Für einmal erwies sich das offenbar unvermeidliche Aufwärmstück als schlüssiger Einstieg in den Abend. Dem Vierten Klavierkonzert Beethovens und der Fünften Symphonie Schostakowitschs vorangestellt war ein Satz aus der Dritten Symphonie Gustav Mahlers. Konkret: das von Benjamin Britten arrangierte Menuett, dem der Bearbeiter den Namen What the Wild Flowers Tell Me gab. Beim späteren Anhören der Schostakowitsch-Symphonie wurde einem bewusst, wie viel Mahler in dieser monumentalen Komposition liegt. In der Interpretation des Tonhalle-Orchesters Zürich unter seinem Chefdirigenten Paavo Järvi führte der Weg von Mahlers Menuett direkt zum Scherzo von Schostakowitschs Symphonie.
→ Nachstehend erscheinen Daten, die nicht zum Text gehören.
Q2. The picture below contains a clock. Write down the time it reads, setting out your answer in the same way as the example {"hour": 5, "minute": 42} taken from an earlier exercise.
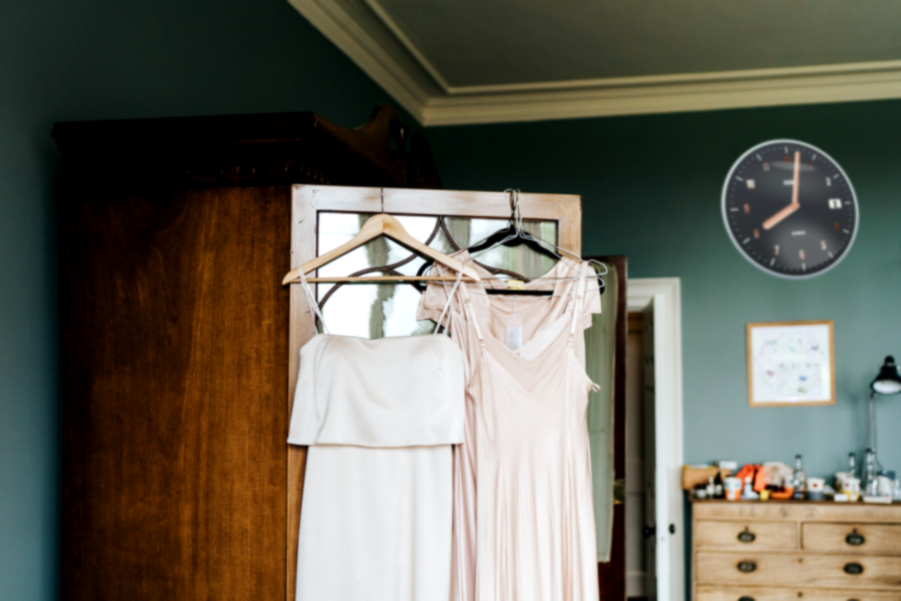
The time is {"hour": 8, "minute": 2}
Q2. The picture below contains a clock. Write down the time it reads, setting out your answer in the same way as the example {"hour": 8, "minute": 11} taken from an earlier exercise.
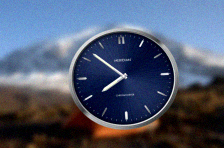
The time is {"hour": 7, "minute": 52}
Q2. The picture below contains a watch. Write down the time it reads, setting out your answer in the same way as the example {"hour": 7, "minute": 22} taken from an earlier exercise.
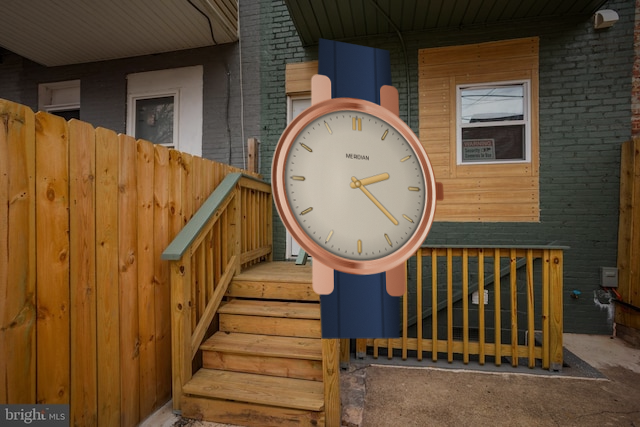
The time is {"hour": 2, "minute": 22}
Die spielerische Leichtigkeit des Mahler-Menuetts machte auch die Bahn frei für Beethovens Klavierkonzert Nr. 4. Die Pianistin Hélène Grimaud deutete dieses Werk richtigerweise als Kontrast zum dramatischen Dritten und zum auftrumpfenden Fünften Konzert des Wiener Klassikers. Die Weichen stellte sie gleich zu Beginn mit dem unbegleiteten Hauptthema: Lyrisch, geradezu zärtlich spielte sie es, und Järvi nahm diesen Tonfall für die orchestrale Wiederholung sogleich auf. Überhaupt herrschte eine große Übereinstimmung des Wollens zwischen der Solistin und dem Dirigenten. Das eine ergab sich aus dem andern: Wenn beispielsweise die Durchführung des Orchesters im Forte auf die Reprise zielte, brachte Grimaud das anschließende Hauptthema in all seiner Pracht zur Geltung.
Bei der groß angelegten Solokadenz bewies die Pianistin, dass sie pianistisch auch mal die Krallen zeigen kann. Eindrucksvoll stellte sich im langsamen Satz die Zweigleisigkeit zwischen dem verträumten Spiel auf dem Klavier und den unerbittlichen Unisono-Klängen des Orchesters dar. Und im Rondo punktete Grimaud mit einer spritzigen Interpretation und einer ganz und gar unaufdringlichen Virtuosität. Nach wie vor ist sie eine der bemerkenswertesten Persönlichkeiten am Pianisten-Himmel.
Schostakowitschs Symphonie Nr. 5 in d-Moll kann man nur vor dem biographischen Hintergrund des Komponisten und dessen politischen Implikationen richtig verstehen. Nach der von Stalin veranlassten Kritik an seiner Oper Lady Macbeth von Mzensk war die Symphonie der Versuch, sich dem geforderten „sozialistischen Realismus“ zu beugen – mindestens zum Schein. Daraus resultiert eine bemerkenswerte Doppelbödigkeit des Werks, die man seither, je nach politischem Standort, als Verherrlichung des stalinistischen Systems oder als Kritik an demselben gedeutet hat.
Järvi, im damals zur Sowjetunion gehörenden Estland geboren und 1980 mit seiner Herkunftsfamilie in die USA emigriert, hat da eine klare Meinung. Er braucht sie nicht verbal auszudrücken, sondern formuliert sie über die musikalische Interpretation. Schon beim ersten Satz des scheinbar konventionellen viersätzigen Werks ahnte man als Hörer, dass die Sache schiefgehen könnte. Das mit übertriebener Energie gestartete Hauptthema fällt schon kurz danach in sich zusammen, der Seitensatz klingt wie gelähmt, die dramatisch geprägte Durchführung mündet in das unisono geführte, schrill herausgeschriene Hauptthema im dreifachen Forte, der Schluss versinkt in Depression.
Im Scherzo knüpfte Järvi deutlich an das eingangs gespielte Mahler-Britten-Menuett an, und die scheinbare Harmlosigkeit des Tanzsatzes erwies sich immer wieder als trügerisch. Das Herzstück der Symphonie, das fast zwanzig Minuten dauernde Largo, gestaltete der Dirigent als ergreifende Trauermusik. Das Tonhalle-Orchester beeindruckte besonders im leisen Bereich mit fabelhaften dynamischen Abstufungen, die man bei ihm sonst selten hört. Und dann das Finale: Äußerlich in der Nachahmung Beethovens als Weg „per aspera ad astra“ angelegt, mündet der Satz am Schluss in einen plakativen Marsch in gleißendem D-Dur. Järvi forcierte dabei seine Blechbläser und die gesamte Schlagzeug-Maschinerie bis zum Geht-nicht-mehr und ließ die Streicher mit ihren pulsierenden Tonrepetitionen auf der Dominante wie Sägewerke arbeiten, so dass der Siegesmarsch schlicht in eine Parodie umschlug.